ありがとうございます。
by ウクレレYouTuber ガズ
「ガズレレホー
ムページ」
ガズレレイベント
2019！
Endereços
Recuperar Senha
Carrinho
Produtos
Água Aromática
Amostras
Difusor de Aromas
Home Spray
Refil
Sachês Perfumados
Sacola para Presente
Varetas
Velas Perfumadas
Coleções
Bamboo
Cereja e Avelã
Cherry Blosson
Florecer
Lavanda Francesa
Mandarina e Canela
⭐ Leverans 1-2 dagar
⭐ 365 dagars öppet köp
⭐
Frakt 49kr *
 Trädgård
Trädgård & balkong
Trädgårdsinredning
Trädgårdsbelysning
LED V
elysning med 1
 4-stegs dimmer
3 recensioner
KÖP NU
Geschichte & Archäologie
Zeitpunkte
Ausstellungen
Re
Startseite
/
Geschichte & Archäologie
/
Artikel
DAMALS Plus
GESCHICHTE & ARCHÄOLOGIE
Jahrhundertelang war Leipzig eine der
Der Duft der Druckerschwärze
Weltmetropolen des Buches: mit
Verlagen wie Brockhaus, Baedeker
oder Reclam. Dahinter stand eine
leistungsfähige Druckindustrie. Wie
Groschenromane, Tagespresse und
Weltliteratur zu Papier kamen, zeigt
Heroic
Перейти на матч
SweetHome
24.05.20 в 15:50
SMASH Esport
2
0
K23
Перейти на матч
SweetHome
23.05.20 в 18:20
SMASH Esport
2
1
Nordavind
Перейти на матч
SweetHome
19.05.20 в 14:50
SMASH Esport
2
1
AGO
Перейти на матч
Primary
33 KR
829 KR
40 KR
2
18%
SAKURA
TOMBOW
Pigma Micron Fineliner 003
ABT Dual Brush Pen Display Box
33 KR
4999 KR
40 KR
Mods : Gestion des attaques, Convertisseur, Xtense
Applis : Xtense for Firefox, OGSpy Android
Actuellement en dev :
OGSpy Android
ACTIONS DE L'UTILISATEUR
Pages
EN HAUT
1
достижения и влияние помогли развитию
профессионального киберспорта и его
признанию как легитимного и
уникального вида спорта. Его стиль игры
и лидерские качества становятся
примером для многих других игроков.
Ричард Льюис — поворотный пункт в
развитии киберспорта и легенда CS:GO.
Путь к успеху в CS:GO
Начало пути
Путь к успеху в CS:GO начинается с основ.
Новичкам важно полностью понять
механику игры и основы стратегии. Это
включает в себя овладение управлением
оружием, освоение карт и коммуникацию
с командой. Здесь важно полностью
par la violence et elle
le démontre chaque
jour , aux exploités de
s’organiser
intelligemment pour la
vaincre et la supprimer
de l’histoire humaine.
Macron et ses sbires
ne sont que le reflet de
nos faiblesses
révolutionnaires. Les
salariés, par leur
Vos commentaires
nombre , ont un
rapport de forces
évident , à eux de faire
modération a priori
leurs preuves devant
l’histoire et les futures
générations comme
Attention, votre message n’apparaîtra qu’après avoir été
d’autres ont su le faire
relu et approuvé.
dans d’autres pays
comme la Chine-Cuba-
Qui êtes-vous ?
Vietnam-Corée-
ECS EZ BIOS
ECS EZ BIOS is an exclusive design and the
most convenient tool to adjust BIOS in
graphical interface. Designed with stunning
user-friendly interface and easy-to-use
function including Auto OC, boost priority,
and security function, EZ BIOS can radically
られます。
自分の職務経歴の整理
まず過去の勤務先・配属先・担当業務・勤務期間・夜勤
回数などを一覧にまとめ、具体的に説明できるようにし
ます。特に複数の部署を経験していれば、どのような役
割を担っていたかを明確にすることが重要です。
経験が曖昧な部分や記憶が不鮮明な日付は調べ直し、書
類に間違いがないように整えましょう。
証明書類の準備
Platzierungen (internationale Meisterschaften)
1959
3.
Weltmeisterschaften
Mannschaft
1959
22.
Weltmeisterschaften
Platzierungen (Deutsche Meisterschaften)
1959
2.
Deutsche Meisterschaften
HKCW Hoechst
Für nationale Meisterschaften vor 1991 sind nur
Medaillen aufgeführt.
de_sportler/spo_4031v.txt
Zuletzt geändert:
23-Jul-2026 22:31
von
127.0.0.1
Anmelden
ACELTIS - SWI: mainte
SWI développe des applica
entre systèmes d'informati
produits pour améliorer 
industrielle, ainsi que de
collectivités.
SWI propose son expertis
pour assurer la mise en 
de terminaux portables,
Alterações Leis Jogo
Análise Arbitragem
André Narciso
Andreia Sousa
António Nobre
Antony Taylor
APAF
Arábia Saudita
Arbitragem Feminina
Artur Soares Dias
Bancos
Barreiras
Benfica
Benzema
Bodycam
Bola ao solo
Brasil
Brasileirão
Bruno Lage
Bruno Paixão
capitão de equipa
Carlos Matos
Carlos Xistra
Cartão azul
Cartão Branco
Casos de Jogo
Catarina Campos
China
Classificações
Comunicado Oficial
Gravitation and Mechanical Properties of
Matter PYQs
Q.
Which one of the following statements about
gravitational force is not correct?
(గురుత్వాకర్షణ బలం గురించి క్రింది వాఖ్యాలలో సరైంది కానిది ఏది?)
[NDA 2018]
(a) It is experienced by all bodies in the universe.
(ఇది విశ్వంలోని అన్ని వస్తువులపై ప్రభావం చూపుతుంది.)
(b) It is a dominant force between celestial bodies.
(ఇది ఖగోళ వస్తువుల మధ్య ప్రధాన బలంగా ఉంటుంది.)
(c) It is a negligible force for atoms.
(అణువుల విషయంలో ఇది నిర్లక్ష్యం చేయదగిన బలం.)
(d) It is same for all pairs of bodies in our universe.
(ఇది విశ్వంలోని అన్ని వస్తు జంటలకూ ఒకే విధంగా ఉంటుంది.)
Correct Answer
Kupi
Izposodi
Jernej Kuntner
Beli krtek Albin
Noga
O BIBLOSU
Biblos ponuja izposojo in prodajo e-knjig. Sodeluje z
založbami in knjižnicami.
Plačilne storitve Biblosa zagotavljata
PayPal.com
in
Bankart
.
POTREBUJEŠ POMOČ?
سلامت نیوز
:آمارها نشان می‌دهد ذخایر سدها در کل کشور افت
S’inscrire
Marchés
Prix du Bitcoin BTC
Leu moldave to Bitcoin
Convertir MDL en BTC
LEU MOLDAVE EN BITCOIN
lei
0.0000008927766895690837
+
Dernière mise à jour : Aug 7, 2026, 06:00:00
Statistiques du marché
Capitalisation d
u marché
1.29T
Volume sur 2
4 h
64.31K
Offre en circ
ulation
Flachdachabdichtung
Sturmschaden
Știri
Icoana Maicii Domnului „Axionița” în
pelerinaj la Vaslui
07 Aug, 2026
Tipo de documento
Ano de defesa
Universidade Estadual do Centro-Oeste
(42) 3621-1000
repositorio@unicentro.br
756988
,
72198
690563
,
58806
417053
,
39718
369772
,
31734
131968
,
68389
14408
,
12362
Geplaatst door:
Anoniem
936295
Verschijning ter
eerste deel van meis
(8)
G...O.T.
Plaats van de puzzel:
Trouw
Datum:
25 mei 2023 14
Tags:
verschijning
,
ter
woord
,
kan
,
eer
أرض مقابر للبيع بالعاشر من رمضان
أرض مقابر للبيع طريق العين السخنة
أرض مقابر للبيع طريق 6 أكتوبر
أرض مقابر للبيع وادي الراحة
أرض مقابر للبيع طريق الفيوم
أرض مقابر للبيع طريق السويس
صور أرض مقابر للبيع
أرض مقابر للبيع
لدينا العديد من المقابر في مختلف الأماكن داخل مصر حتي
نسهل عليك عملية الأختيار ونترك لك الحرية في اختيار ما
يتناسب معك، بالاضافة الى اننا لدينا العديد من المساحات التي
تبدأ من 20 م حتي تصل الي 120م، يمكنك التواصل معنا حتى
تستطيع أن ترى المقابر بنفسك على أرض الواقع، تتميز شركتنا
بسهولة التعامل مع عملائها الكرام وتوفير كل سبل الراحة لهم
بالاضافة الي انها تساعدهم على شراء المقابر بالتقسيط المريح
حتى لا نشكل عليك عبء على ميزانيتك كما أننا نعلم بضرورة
____________________
--- To-do item ---
Write out every line from the beginning of the records through the line containing "Actuellement en dev" as a numbered list, leaving out blank lines.

--- Written response ---
1. ありがとうございます。
2. by ウクレレYouTuber ガズ
3. 「ガズレレホー
4. ムページ」
5. ガズレレイベント
6. 2019！
7. Endereços
8. Recuperar Senha
9. Carrinho
10. Produtos
11. Água Aromática
12. Amostras
13. Difusor de Aromas
14. Home Spray
15. Refil
16. Sachês Perfumados
17. Sacola para Presente
18. Varetas
19. Velas Perfumadas
20. Coleções
21. Bamboo
22. Cereja e Avelã
23. Cherry Blosson
24. Florecer
25. Lavanda Francesa
26. Mandarina e Canela
27. ⭐ Leverans 1-2 dagar
28. ⭐ 365 dagars öppet köp
29. ⭐
30. Frakt 49kr *
31.  Trädgård
32. Trädgård & balkong
33. Trädgårdsinredning
34. Trädgårdsbelysning
35. LED V
36. elysning med 1
37.  4-stegs dimmer
38. 3 recensioner
39. KÖP NU
40. Geschichte & Archäologie
41. Zeitpunkte
42. Ausstellungen
43. Re
44. Startseite
45. /
46. Geschichte & Archäologie
47. /
48. Artikel
49. DAMALS Plus
50. GESCHICHTE & ARCHÄOLOGIE
51. Jahrhundertelang war Leipzig eine der
52. Der Duft der Druckerschwärze
53. Weltmetropolen des Buches: mit
54. Verlagen wie Brockhaus, Baedeker
55. oder Reclam. Dahinter stand eine
56. leistungsfähige Druckindustrie. Wie
57. Groschenromane, Tagespresse und
58. Weltliteratur zu Papier kamen, zeigt
59. Heroic
60. Перейти на матч
61. SweetHome
62. 24.05.20 в 15:50
63. SMASH Esport
64. 2
65. 0
66. K23
67. Перейти на матч
68. SweetHome
69. 23.05.20 в 18:20
70. SMASH Esport
71. 2
72. 1
73. Nordavind
74. Перейти на матч
75. SweetHome
76. 19.05.20 в 14:50
77. SMASH Esport
78. 2
79. 1
80. AGO
81. Перейти на матч
82. Primary
83. 33 KR
84. 829 KR
85. 40 KR
86. 2
87. 18%
88. SAKURA
89. TOMBOW
90. Pigma Micron Fineliner 003
91. ABT Dual Brush Pen Display Box
92. 33 KR
93. 4999 KR
94. 40 KR
95. Mods : Gestion des attaques, Convertisseur, Xtense
96. Applis : Xtense for Firefox, OGSpy Android
97. Actuellement en dev :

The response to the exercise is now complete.